Portrait endiablé d'une rockeuse de bar soixantenaire incarné par la brillantissime Meryl Streep qui fait le show à elle toute seule dans la quête de sa vie.
Jonathan Demme à la réalisation, Diablo Cody à l'écriture, Meryl Streep en rock star... Voilà un trio qui, a priori, laissait entrevoir de beaux espoirs ! Hélas, la dure réalité de l'époque se rappelle rapidement à notre bon souvenir : « Le Silence des agneaux » a maintenant 24 ans, Cody est une scénariste talentueuse mais inégale et Streep nettement moins exigeante dans ses choix de carrière depuis longtemps... Pourtant, il serait injuste de ne pas voir les réelles qualités du film : ce n'est pas trop caricatural (enfin, un peu quand même), Demme parvient souvent à trouver le ton juste, on nous évite certaines scènes qu'on croyait « obligatoire » dans ce genre de production, et la morale n'est pas trop appuyée, rendant le déroulement du scénario relativement crédible. Reste que cela manque de chair, de profondeur, de personnalité : sans être désagréable, on a trop souvent l'impression que n'importe quel réalisateur un tant soit peu habile aurait pu faire aussi bien, et il est peu dire que la belle Diablo s'avère nettement moins inspirée que pour « United States of Tara »... J'ai souri à plusieurs reprises, mais de façon presque forcée, loin de ce que j'aurais pu imaginer face à une telle équipe. Heureusement, les scènes de concert restent sympathiques, tout comme le (très) large répertoire musical abordé ici spoiler: (des Rolling Stones à U2 en passant par Neil Young et même Lady Gaga, entre autres!) , Meryl Streep ayant appris pour l'occasion à (fort bien) chanter et même à jouer de la guitare (coaché ni plus ni moins par l'auteur de « Heart of Gold », encore lui!), ce qui donne à l'œuvre un petit côté « authentique ». Regardable, sans plus.

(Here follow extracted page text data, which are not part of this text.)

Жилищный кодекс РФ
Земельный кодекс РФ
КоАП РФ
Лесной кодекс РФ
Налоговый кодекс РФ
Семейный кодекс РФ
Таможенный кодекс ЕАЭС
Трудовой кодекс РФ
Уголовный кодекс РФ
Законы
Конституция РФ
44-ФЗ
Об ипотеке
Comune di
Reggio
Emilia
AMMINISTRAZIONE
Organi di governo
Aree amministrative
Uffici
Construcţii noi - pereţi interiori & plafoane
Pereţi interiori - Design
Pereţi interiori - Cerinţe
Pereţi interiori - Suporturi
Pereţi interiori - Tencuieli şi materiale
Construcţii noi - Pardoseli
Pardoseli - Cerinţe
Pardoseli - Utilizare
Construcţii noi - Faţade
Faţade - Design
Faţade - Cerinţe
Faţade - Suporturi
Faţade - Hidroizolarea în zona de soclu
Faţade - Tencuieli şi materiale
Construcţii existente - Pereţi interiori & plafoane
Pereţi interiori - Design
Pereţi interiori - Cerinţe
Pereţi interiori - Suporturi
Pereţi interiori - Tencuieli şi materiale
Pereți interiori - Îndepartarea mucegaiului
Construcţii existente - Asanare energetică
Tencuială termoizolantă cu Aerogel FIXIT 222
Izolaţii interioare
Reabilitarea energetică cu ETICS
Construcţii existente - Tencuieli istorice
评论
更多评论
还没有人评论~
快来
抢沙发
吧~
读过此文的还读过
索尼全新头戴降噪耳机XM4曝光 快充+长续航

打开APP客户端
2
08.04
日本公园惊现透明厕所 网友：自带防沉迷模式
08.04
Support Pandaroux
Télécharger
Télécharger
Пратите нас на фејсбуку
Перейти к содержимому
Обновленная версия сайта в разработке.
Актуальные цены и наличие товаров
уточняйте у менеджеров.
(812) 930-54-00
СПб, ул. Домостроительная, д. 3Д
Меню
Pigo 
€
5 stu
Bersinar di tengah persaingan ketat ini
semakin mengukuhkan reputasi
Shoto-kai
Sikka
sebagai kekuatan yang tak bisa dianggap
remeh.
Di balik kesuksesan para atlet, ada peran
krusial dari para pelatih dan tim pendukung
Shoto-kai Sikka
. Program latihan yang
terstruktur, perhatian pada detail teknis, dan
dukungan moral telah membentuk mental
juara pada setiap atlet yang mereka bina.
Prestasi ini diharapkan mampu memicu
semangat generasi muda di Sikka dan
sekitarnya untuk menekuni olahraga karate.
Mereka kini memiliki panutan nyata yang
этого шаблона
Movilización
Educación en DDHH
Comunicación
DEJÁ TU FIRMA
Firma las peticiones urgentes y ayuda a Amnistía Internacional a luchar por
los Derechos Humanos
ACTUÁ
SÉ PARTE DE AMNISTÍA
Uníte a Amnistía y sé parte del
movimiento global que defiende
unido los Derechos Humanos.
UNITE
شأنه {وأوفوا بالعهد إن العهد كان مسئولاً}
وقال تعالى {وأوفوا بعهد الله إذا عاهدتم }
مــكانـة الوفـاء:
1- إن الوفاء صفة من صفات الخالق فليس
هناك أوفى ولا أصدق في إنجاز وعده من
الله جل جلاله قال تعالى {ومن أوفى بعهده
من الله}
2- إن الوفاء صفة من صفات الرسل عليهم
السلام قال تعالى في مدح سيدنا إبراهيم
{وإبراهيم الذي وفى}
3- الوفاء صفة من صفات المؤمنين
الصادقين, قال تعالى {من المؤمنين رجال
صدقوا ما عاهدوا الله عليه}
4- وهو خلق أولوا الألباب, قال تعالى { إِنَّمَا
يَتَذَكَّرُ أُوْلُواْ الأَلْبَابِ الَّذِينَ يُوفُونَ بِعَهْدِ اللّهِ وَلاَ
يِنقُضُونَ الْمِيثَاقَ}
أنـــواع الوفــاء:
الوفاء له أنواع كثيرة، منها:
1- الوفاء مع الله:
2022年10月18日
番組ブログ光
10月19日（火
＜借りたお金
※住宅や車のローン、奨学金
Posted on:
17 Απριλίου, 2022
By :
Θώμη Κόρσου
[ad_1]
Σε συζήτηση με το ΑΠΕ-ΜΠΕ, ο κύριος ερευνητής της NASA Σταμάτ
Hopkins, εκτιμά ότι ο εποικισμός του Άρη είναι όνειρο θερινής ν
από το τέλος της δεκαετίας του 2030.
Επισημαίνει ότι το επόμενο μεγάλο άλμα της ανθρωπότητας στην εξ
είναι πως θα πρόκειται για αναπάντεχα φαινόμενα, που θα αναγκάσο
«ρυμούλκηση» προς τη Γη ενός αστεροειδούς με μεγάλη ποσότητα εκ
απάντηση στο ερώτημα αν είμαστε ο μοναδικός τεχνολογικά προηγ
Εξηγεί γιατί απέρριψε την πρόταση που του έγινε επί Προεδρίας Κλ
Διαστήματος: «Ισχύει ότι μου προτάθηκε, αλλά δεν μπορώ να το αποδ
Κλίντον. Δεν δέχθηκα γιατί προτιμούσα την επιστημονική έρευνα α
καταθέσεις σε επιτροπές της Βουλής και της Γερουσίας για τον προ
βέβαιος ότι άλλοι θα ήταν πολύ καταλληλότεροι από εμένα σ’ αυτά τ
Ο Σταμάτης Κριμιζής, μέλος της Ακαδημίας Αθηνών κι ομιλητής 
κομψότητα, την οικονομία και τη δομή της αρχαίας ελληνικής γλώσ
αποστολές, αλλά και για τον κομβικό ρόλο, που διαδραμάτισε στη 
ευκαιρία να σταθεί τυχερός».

le talent scénique et de chanteuse de M. Streep ne suffit pas à combler la minceur du scénario, qui plus est traité de façon superficielle et bâclée. ajoutons la lenteur des séquences, la transparence de K .Kline, la petite morale finale... quelle déception!!
Jonathan Demme, outre ses qualités pour filmer les passages musicaux, était le cinéaste de la compassion. C'était patent pour ses deux films les plus connus, Le silence des Agneaux et Philadelphia. Ses derniers films était axés sur les réunions familiales et oeuvraient sur la réconciliation. Le ton est léger ici, Meryl Streep s'avère très à l'aise avec une guitare. Après, on ne peut pas dire que c'est profondément inspiré mais on y trouve des qualités de coeur qui fait le prix du film et du cinéma de Jonathan Demme.